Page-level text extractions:
══════

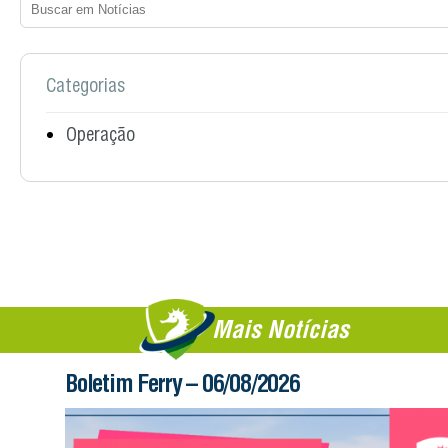
Categorias
Operação
Mais Notícias
Boletim Ferry – 06/08/2026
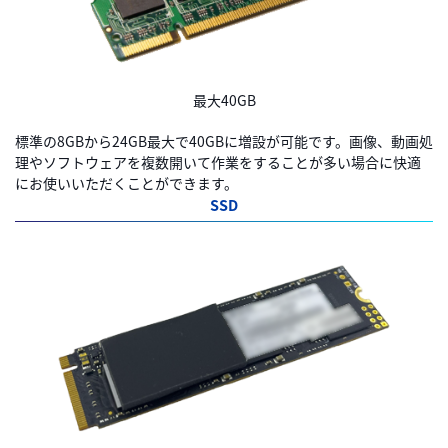
最大40GB
標準の8GBから24GB最大で40GBに増設が可能です。画像、動画処
理やソフトウェアを複数開いて作業をすることが多い場合に快適
にお使いいただくことができます。
SSD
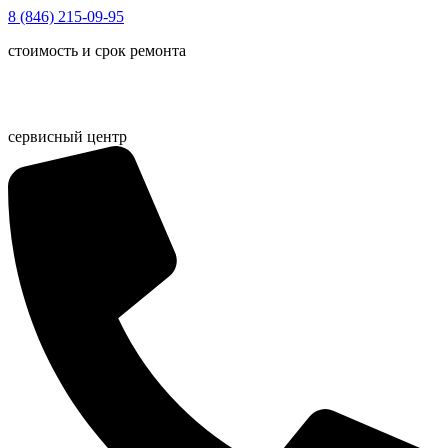
Перейти
8 (846) 215-09-95
к
стоимость и срок ремонта
содержимому
сервисный центр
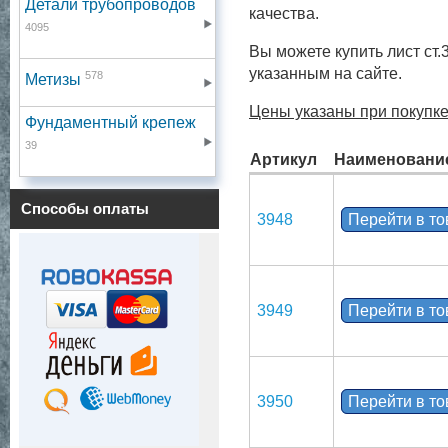
Детали трубопроводов
качества.
4095
Вы можете купить лист ст.
указанным на сайте.
578
Метизы
Цены указаны при покупке
Фундаментный крепеж
39
Артикул
Наименовани
Способы оплаты
3948
Перейти в т
3949
Перейти в т
3950
Перейти в т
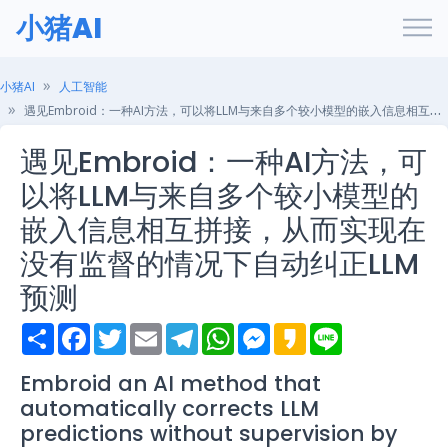
小猪AI
小猪AI
人工智能
遇见Embroid：一种AI方法，可以将LLM与来自多个较小模型的嵌入信息相互拼接，从而实现在没有监督的情况下自动纠正LLM预测
遇见Embroid：一种AI方法，可
以将LLM与来自多个较小模型的
嵌入信息相互拼接，从而实现在
没有监督的情况下自动纠正LLM
预测
S
F
T
E
T
W
M
K
L
h
a
w
m
e
h
e
a
i
a
c
i
a
l
a
s
k
n
r
e
t
i
e
t
s
a
e
Embroid an AI method that
e
b
t
l
g
s
e
o
automatically corrects LLM
o
e
r
A
n
o
r
a
p
g
predictions without supervision by
k
m
p
e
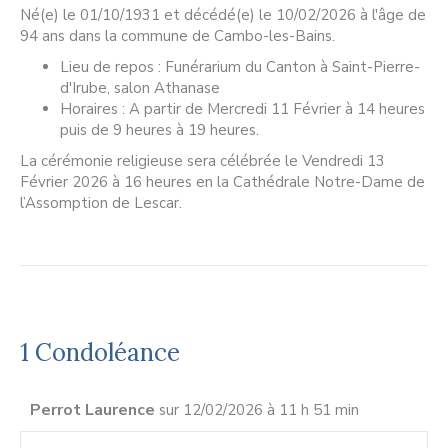
Né(e) le 01/10/1931 et décédé(e) le 10/02/2026 à l'âge de
94 ans dans la commune de Cambo-les-Bains.
Lieu de repos : Funérarium du Canton à Saint-Pierre-
d'Irube, salon Athanase
Horaires : A partir de Mercredi 11 Février à 14 heures
puis de 9 heures à 19 heures.
La cérémonie religieuse sera célébrée le Vendredi 13
Février 2026 à 16 heures en la Cathédrale Notre-Dame de
l’Assomption de Lescar.
1 Condoléance
Perrot Laurence
sur 12/02/2026 à 11 h 51 min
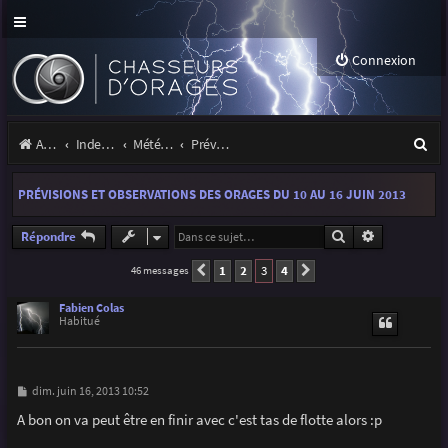
Connexion
R
Accueil
Index du forum
Météo et climatologie des orages
Prévisions et suivis des orages
e
PRÉVISIONS ET OBSERVATIONS DES ORAGES DU 10 AU 16 JUIN 2013
c
h
Rechercher
Recherche a
Répondre
e
1
2
3
4
46 messages
Précédente
Suivante
r
Fabien Colas
Habitué
c
h
e
M
dim. juin 16, 2013 10:52
e
r
s
A bon on va peut être en finir avec c'est tas de flotte alors :p
s
a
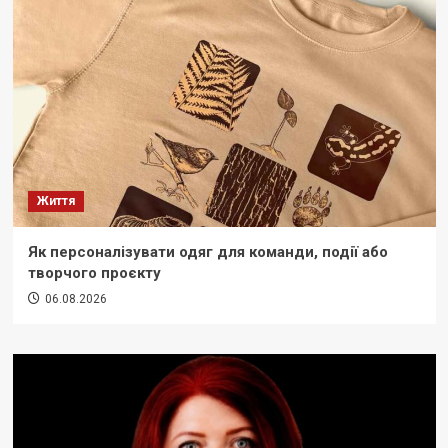
Життя
Як персоналізувати одяг для команди, події або
творчого проєкту
06.08.2026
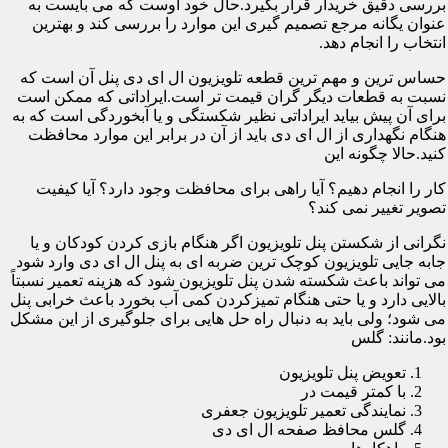
بررسی دقیق خریدار قرار بگیرد.حال خود اوست که می بایست به
عنوان یگانه مرجع تصمیم گیری این موارد را بررسی کند و بهترین
انتخاب را انجام دهد.
حساس ترین و مهم ترین قطعه تلویزیون ال ای دی پنل آن است که
نسبت به قطعات دیگر گران قیمت تر است.ایراداتی که ممکن است
برای آن پیش بیاید ایراداتی نظیر شکستگی و یا آبخوردگی است که به
هنگام نگهداری از ال ای دی باید از آن در برابر این موارد محافظت
کنید.حالا چگونه این
کار را انجام دهیم؟ آیا راهی برای محافظت وجود دارد؟ آیا کیفیت
تصویر تغییر نمی کند؟
نگرانی از شکستن پنل تلویزیون اگر هنگام بازی کردن کودکان و یا
جابه جایی تلویزیون کوچک ترین ضربه ای به پنل ال ای دی وارد شود
می تواند باعث شکسته شدن پنل تلویزیون شود که هزینه تعمیر نسبتاً
بالایی دارد و یا حتی هنگام تمیزکردن کمی آب بخورد باعث خرابی پنل
می شود؛ ولی باید به دنبال راه حل هایی برای جلوگیری از این مشکل
بود.مانند: گلس
تعویض پنل تلویزیون
با کمتر قیمت در
نمایندگی تعمیر تلویزیون جعفری
گلس محافظ صفحه ال ای دی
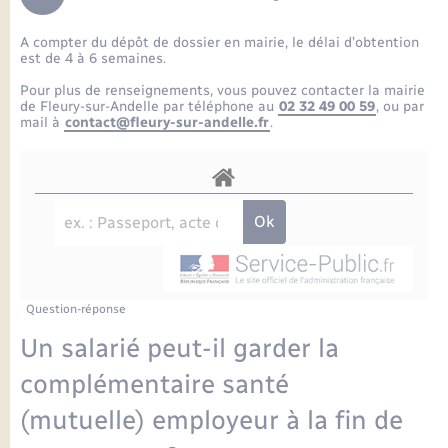
Enfants – Jeunes
Petite enfance
Tourisme
Travaux - Autorisation d’occupation de l’espace
Comptes rendus de conseils
Formations - Offre d'emploi
public
A compter du dépôt de dossier en mairie, le délai d’obtention
Projet nouveau groupe scolaire
Transports scolaires
La mairie
Mariage – PACS
Etat-civil - Papiers - Citoyenneté
est de 4 à 6 semaines.
Délibérations du conseil municipal
Sorties - Animations
Pour plus de renseignements, vous pouvez contacter la mairie
Articles de presse
Parrainage civil
Actualités
de Fleury-sur-Andelle par téléphone au
02 32 49 00 59
, ou par
Logement - Urbanisme
Comptes rendus du conseil municipal
mail à
contact@fleury-sur-andelle.fr
.
INFOS COMMUNAUTE DE COMMUNE
Avancement des travaux de l’école
Recensement
Mariage/PACS – Naissance – Décès
Loisirs
Arrêtés municipaux
Publications
Budget
Nouvel habitant
Agenda
Numérique
Question-réponse
Commerces - Entreprises - Emploi
Organisation d’événement
Un salarié peut-il garder la
Plan interactif
complémentaire santé
Sécurité - Prévention
(mutuelle) employeur à la fin de
La Communauté de communes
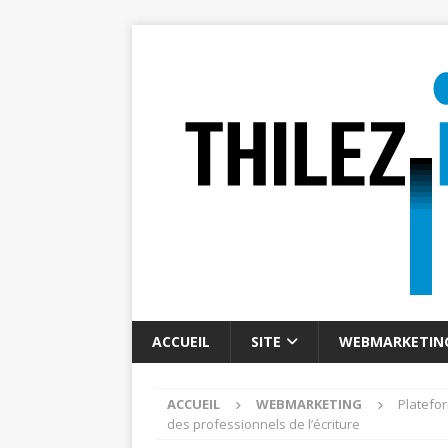
ACCUEIL
SITE
WEBMARKETIN
ACCUEIL
WEBMARKETING
Platefo
des professionnels de l’écriture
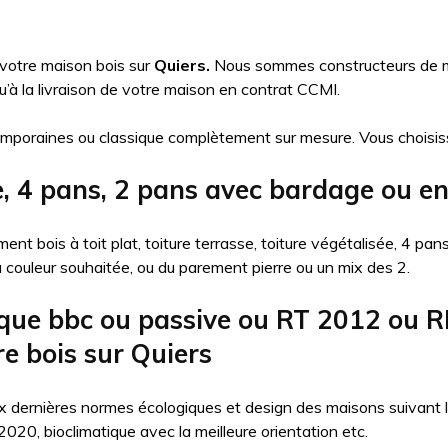
 votre maison bois sur
Quiers.
Nous sommes constructeurs de mai
à la livraison de votre maison en contrat CCMI.
mporaines ou classique complètement sur mesure. Vous choisis
e, 4 pans, 2 pans avec bardage ou en
nt bois à toit plat, toiture terrasse, toiture végétalisée, 4 pa
la couleur souhaitée, ou du parement pierre ou un mix des 2.
que bbc ou passive ou RT 2012 ou R
e bois sur Quiers
 dernières normes écologiques et design des maisons suivant l’ob
20, bioclimatique avec la meilleure orientation etc.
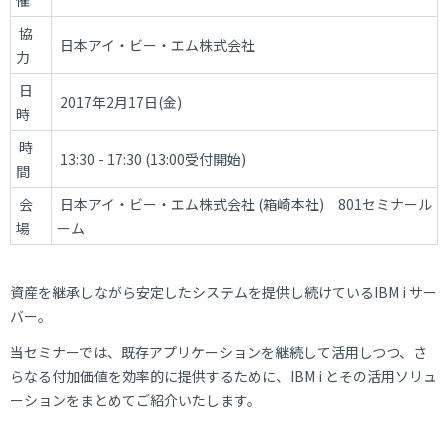
協
日本アイ・ビー・エム株式会社
力
日
2017年2月17日(金)
時
時
13:30 - 17:30 (13:00受付開始)
間
会
日本アイ・ビー・エム株式会社 (箱崎本社) 801セミナール
場
ーム
資産を継承しながら安定したシステムを提供し続けているIBM i サー
バー。
当セミナーでは、既存アプリケーションを継続して活用しつつ、さ
らなる付加価値を効率的に提供するために、IBM i とその活用ソリュ
ーションをまとめてご紹介いたします。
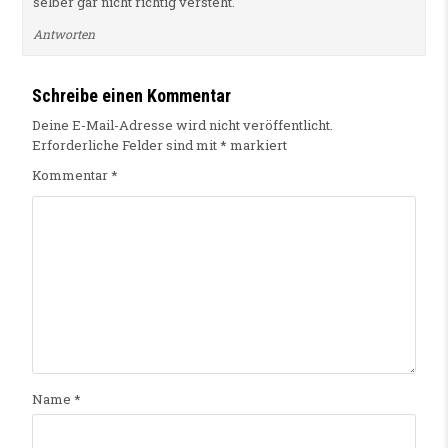
selber gar nicht richtig versteht.
Antworten
Schreibe einen Kommentar
Deine E-Mail-Adresse wird nicht veröffentlicht.
Erforderliche Felder sind mit
*
markiert
Kommentar
*
Name
*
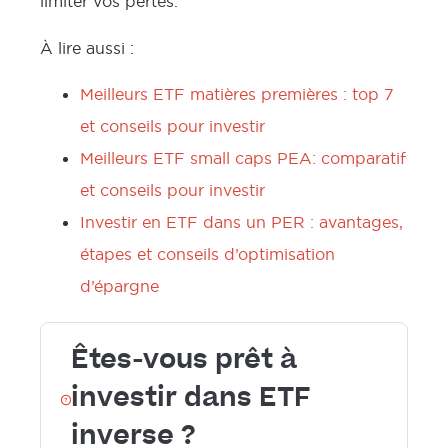
limiter vos pertes.
À lire aussi :
Meilleurs ETF matières premières : top 7
et conseils pour investir
Meilleurs ETF small caps PEA: comparatif
et conseils pour investir
Investir en ETF dans un PER : avantages,
étapes et conseils d’optimisation
d’épargne
Êtes-vous prêt à
investir dans ETF
?
inverse ?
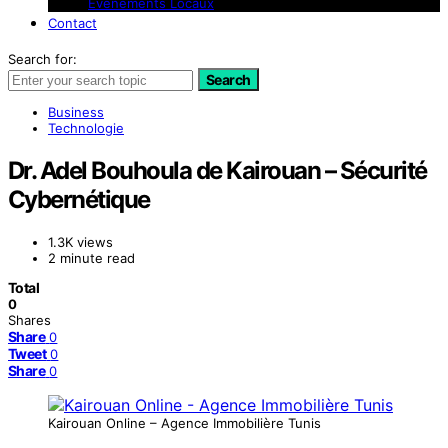
Événements Locaux
Contact
Search for:
Search
Business
Technologie
Dr. Adel Bouhoula de Kairouan – Sécurité
Cybernétique
1.3K views
2 minute read
Total
0
Shares
Share
0
Tweet
0
Share
0
Kairouan Online – Agence Immobilière Tunis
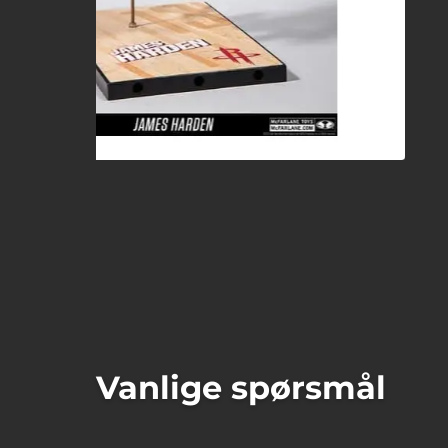
Vanlige spørsmål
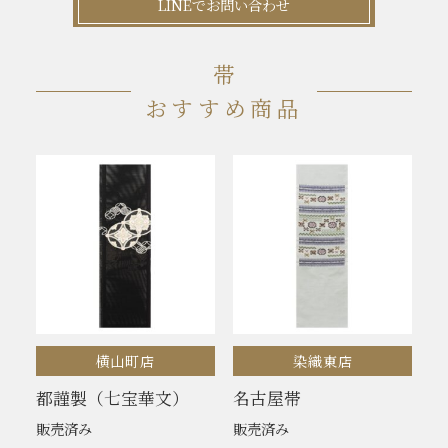
LINEでお問い合わせ
帯
おすすめ商品
横山町店
染織東店
都謹製（七宝華文）
名古屋帯
販売済み
販売済み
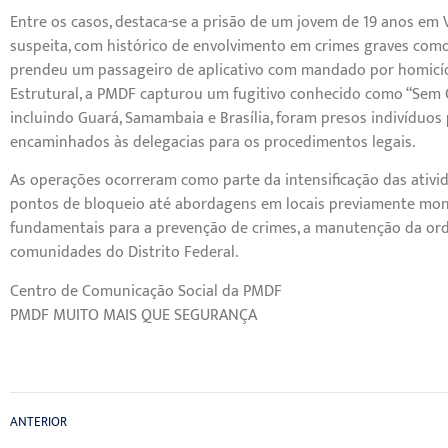
Entre os casos, destaca-se a prisão de um jovem de 19 anos em
suspeita, com histórico de envolvimento em crimes graves como 
prendeu um passageiro de aplicativo com mandado por homicídio
Estrutural, a PMDF capturou um fugitivo conhecido como “Sem Or
incluindo Guará, Samambaia e Brasília, foram presos indivíduos
encaminhados às delegacias para os procedimentos legais.
As operações ocorreram como parte da intensificação das ativi
pontos de bloqueio até abordagens em locais previamente monit
fundamentais para a prevenção de crimes, a manutenção da ord
comunidades do Distrito Federal.
Centro de Comunicação Social da PMDF
PMDF MUITO MAIS QUE SEGURANÇA
ANTERIOR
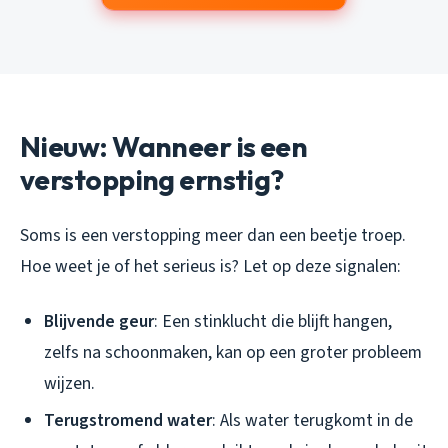
Nieuw: Wanneer is een
verstopping ernstig?
Soms is een verstopping meer dan een beetje troep.
Hoe weet je of het serieus is? Let op deze signalen:
Blijvende geur
: Een stinklucht die blijft hangen,
zelfs na schoonmaken, kan op een groter probleem
wijzen.
Terugstromend water
: Als water terugkomt in de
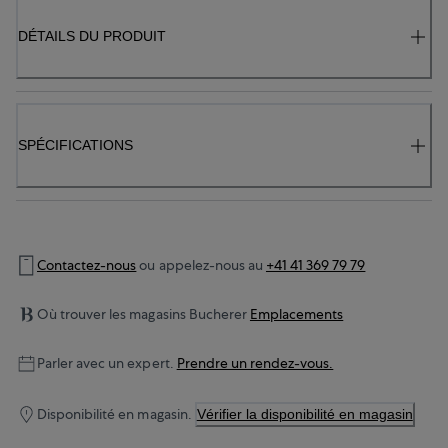
DÉTAILS DU PRODUIT
SPÉCIFICATIONS
Contactez-nous
ou appelez-nous au
+41 41 369 79 79
Où trouver les magasins Bucherer
Emplacements
Parler avec un expert.
Prendre un rendez-vous.
Disponibilité en magasin.
Vérifier la disponibilité en magasin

══════

* _What you are asked to do_
Output the lines of the records above exactly as they appear, from the line containing "برای آن پیش" through the line containing "بالایی دارد و".

* _Response_
برای آن پیش بیاید ایراداتی نظیر شکستگی و یا آبخوردگی است که به
هنگام نگهداری از ال ای دی باید از آن در برابر این موارد محافظت
کنید.حالا چگونه این
کار را انجام دهیم؟ آیا راهی برای محافظت وجود دارد؟ آیا کیفیت
تصویر تغییر نمی کند؟
نگرانی از شکستن پنل تلویزیون اگر هنگام بازی کردن کودکان و یا
جابه جایی تلویزیون کوچک ترین ضربه ای به پنل ال ای دی وارد شود
می تواند باعث شکسته شدن پنل تلویزیون شود که هزینه تعمیر نسبتاً
بالایی دارد و یا حتی هنگام تمیزکردن کمی آب بخورد باعث خرابی پنل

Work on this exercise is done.